**Problem to solve**
Print the following entries without any change.

* * * *

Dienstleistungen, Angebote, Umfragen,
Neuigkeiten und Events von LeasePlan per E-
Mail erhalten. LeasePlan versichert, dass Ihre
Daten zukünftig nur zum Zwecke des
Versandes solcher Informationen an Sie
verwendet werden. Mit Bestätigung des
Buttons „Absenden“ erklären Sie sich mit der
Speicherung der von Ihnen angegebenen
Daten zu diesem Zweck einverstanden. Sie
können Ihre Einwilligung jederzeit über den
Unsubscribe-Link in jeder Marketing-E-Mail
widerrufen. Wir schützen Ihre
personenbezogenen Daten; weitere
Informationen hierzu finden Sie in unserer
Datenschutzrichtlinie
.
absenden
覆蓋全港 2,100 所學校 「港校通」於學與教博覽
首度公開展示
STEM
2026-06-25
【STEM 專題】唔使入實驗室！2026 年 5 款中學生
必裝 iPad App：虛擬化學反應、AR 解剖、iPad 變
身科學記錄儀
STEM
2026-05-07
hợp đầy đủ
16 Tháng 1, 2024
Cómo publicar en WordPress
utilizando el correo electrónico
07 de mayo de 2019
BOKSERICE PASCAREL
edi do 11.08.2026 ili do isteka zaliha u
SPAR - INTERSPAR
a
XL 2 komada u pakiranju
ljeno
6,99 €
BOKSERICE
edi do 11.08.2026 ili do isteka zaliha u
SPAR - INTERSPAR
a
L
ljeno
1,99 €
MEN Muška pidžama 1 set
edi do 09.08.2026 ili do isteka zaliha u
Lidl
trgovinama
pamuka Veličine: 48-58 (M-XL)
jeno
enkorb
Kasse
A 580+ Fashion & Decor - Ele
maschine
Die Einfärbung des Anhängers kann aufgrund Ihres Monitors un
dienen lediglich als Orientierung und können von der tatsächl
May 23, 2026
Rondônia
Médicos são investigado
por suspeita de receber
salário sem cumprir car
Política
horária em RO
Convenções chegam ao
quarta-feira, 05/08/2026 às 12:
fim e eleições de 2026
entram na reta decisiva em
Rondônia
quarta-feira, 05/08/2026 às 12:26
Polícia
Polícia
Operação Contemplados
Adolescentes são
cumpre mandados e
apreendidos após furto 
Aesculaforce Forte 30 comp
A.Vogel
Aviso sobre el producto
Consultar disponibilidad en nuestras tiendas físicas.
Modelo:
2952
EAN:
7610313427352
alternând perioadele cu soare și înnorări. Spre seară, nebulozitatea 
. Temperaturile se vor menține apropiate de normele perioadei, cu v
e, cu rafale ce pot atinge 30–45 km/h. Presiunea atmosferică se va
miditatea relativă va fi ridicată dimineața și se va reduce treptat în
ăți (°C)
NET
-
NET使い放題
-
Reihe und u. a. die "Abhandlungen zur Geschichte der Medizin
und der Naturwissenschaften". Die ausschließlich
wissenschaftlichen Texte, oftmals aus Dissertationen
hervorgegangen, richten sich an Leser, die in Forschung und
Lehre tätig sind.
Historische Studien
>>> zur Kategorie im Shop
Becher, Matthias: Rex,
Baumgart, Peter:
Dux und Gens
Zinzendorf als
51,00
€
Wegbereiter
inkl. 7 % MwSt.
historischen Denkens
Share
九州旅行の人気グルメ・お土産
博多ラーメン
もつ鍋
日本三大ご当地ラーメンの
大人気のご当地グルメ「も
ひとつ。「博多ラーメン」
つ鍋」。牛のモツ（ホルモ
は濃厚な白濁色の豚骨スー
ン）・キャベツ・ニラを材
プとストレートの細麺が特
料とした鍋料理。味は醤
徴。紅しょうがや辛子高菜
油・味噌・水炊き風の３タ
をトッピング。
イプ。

* * * *

**Expected answer**
Dienstleistungen, Angebote, Umfragen,
Neuigkeiten und Events von LeasePlan per E-
Mail erhalten. LeasePlan versichert, dass Ihre
Daten zukünftig nur zum Zwecke des
Versandes solcher Informationen an Sie
verwendet werden. Mit Bestätigung des
Buttons „Absenden“ erklären Sie sich mit der
Speicherung der von Ihnen angegebenen
Daten zu diesem Zweck einverstanden. Sie
können Ihre Einwilligung jederzeit über den
Unsubscribe-Link in jeder Marketing-E-Mail
widerrufen. Wir schützen Ihre
personenbezogenen Daten; weitere
Informationen hierzu finden Sie in unserer
Datenschutzrichtlinie
.
absenden
覆蓋全港 2,100 所學校 「港校通」於學與教博覽
首度公開展示
STEM
2026-06-25
【STEM 專題】唔使入實驗室！2026 年 5 款中學生
必裝 iPad App：虛擬化學反應、AR 解剖、iPad 變
身科學記錄儀
STEM
2026-05-07
hợp đầy đủ
16 Tháng 1, 2024
Cómo publicar en WordPress
utilizando el correo electrónico
07 de mayo de 2019
BOKSERICE PASCAREL
edi do 11.08.2026 ili do isteka zaliha u
SPAR - INTERSPAR
a
XL 2 komada u pakiranju
ljeno
6,99 €
BOKSERICE
edi do 11.08.2026 ili do isteka zaliha u
SPAR - INTERSPAR
a
L
ljeno
1,99 €
MEN Muška pidžama 1 set
edi do 09.08.2026 ili do isteka zaliha u
Lidl
trgovinama
pamuka Veličine: 48-58 (M-XL)
jeno
enkorb
Kasse
A 580+ Fashion & Decor - Ele
maschine
Die Einfärbung des Anhängers kann aufgrund Ihres Monitors un
dienen lediglich als Orientierung und können von der tatsächl
May 23, 2026
Rondônia
Médicos são investigado
por suspeita de receber
salário sem cumprir car
Política
horária em RO
Convenções chegam ao
quarta-feira, 05/08/2026 às 12:
fim e eleições de 2026
entram na reta decisiva em
Rondônia
quarta-feira, 05/08/2026 às 12:26
Polícia
Polícia
Operação Contemplados
Adolescentes são
cumpre mandados e
apreendidos após furto 
Aesculaforce Forte 30 comp
A.Vogel
Aviso sobre el producto
Consultar disponibilidad en nuestras tiendas físicas.
Modelo:
2952
EAN:
7610313427352
alternând perioadele cu soare și înnorări. Spre seară, nebulozitatea 
. Temperaturile se vor menține apropiate de normele perioadei, cu v
e, cu rafale ce pot atinge 30–45 km/h. Presiunea atmosferică se va
miditatea relativă va fi ridicată dimineața și se va reduce treptat în
ăți (°C)
NET
-
NET使い放題
-
Reihe und u. a. die "Abhandlungen zur Geschichte der Medizin
und der Naturwissenschaften". Die ausschließlich
wissenschaftlichen Texte, oftmals aus Dissertationen
hervorgegangen, richten sich an Leser, die in Forschung und
Lehre tätig sind.
Historische Studien
>>> zur Kategorie im Shop
Becher, Matthias: Rex,
Baumgart, Peter:
Dux und Gens
Zinzendorf als
51,00
€
Wegbereiter
inkl. 7 % MwSt.
historischen Denkens
Share
九州旅行の人気グルメ・お土産
博多ラーメン
もつ鍋
日本三大ご当地ラーメンの
大人気のご当地グルメ「も
ひとつ。「博多ラーメン」
つ鍋」。牛のモツ（ホルモ
は濃厚な白濁色の豚骨スー
ン）・キャベツ・ニラを材
プとストレートの細麺が特
料とした鍋料理。味は醤
徴。紅しょうがや辛子高菜
油・味噌・水炊き風の３タ
をトッピング。
イプ。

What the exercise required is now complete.